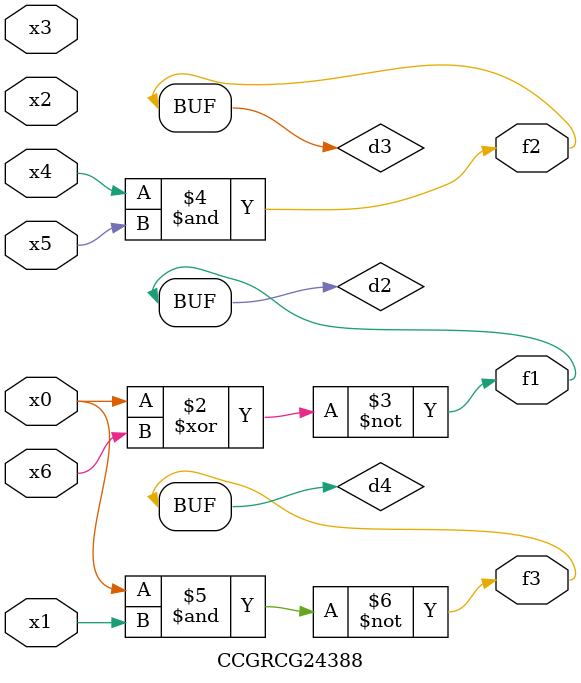
<source format=v>
module CCGRCG24388(
	input x0, x1, x2, x3, x4, x5, x6,
	output f1, f2, f3
);

	wire d1, d2, d3, d4;

	nor (d1, x0);
	xnor (d2, x0, x6);
	and (d3, x4, x5);
	nand (d4, x0, x1);
	assign f1 = d2;
	assign f2 = d3;
	assign f3 = d4;
endmodule

</source>
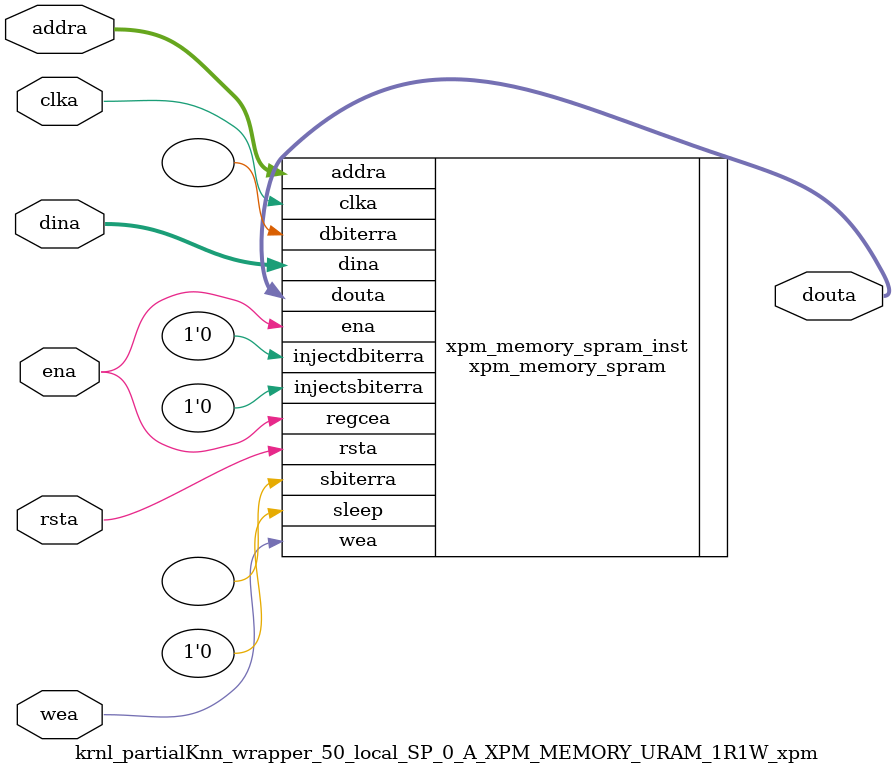
<source format=v>
`timescale 1 ns / 1 ps
module krnl_partialKnn_wrapper_50_local_SP_0_A_XPM_MEMORY_URAM_1R1W_xpm # (
  // Common module parameters
  parameter integer                 MEMORY_SIZE        = 524288,
  parameter                         MEMORY_PRIMITIVE   = "ultra",
  parameter                         ECC_MODE           = "no_ecc",
  parameter                         MEMORY_INIT_FILE   = "none",
  parameter                         WAKEUP_TIME        = "disable_sleep",
  parameter integer                 MESSAGE_CONTROL    = 0,
  // Port A module parameters
  parameter integer                 WRITE_DATA_WIDTH_A = 256,
  parameter integer                 READ_DATA_WIDTH_A  = WRITE_DATA_WIDTH_A,
  parameter integer                 BYTE_WRITE_WIDTH_A = WRITE_DATA_WIDTH_A,
  parameter integer                 ADDR_WIDTH_A       = 11,
  parameter                         READ_RESET_VALUE_A = "0",
  parameter integer                 READ_LATENCY_A     = 1,
  parameter                         WRITE_MODE_A       = "read_first"
) (
  // Port A module ports
  input  wire                                               clka,
  input  wire                                               rsta,
  input  wire                                               ena,
  input  wire [(WRITE_DATA_WIDTH_A/BYTE_WRITE_WIDTH_A)-1:0] wea,
  input  wire [ADDR_WIDTH_A-1:0]                            addra,
  input  wire [WRITE_DATA_WIDTH_A-1:0]                      dina,
  output wire [READ_DATA_WIDTH_A-1:0]                       douta
);
// Set parameter values and connect ports to instantiate an XPM_MEMORY single port RAM configuration
xpm_memory_spram # (
  // Common module parameters
  .MEMORY_SIZE        (MEMORY_SIZE),   //positive integer
  .MEMORY_PRIMITIVE   (MEMORY_PRIMITIVE),      //string; "auto", "distributed", "block" or "ultra";
  .ECC_MODE           (ECC_MODE),      //do not change
  .MEMORY_INIT_FILE   (MEMORY_INIT_FILE), //string; "none" or "<filename>.mem" 
  .MEMORY_INIT_PARAM  (""), //string;
  .WAKEUP_TIME        (WAKEUP_TIME),      //string; "disable_sleep" or "use_sleep_pin"
  .MESSAGE_CONTROL    (MESSAGE_CONTROL),      //do not change
  // Port A module parameters
  .WRITE_DATA_WIDTH_A (WRITE_DATA_WIDTH_A),     //positive integer
  .READ_DATA_WIDTH_A  (READ_DATA_WIDTH_A),     //positive integer
  .BYTE_WRITE_WIDTH_A (BYTE_WRITE_WIDTH_A),     //integer; 8, 9, or WRITE_DATA_WIDTH_A value
  .ADDR_WIDTH_A       (ADDR_WIDTH_A),      //positive integer
  .READ_RESET_VALUE_A (READ_RESET_VALUE_A),  //string
  .READ_LATENCY_A     (READ_LATENCY_A),      //non-negative integer
  .WRITE_MODE_A       (WRITE_MODE_A)       //string; "write_first", "read_first", "no_change"
) xpm_memory_spram_inst (
  // Common module ports
  .sleep          (1'b0),  //do not change
  // Port A module ports
  .clka           (clka),
  .rsta           (rsta),
  .ena            (ena),
  .regcea         (ena),
  .wea            (wea),
  .addra          (addra),
  .dina           (dina),
  .injectsbiterra (1'b0),  //do not change
  .injectdbiterra (1'b0),  //do not change
  .douta          (douta),
  .sbiterra       (),      //do not change
  .dbiterra       ()       //do not change
);
endmodule
</source>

What you have to do: State the number of lines in the records that include the string "assign", without any other words.

Solution for this exercise: 3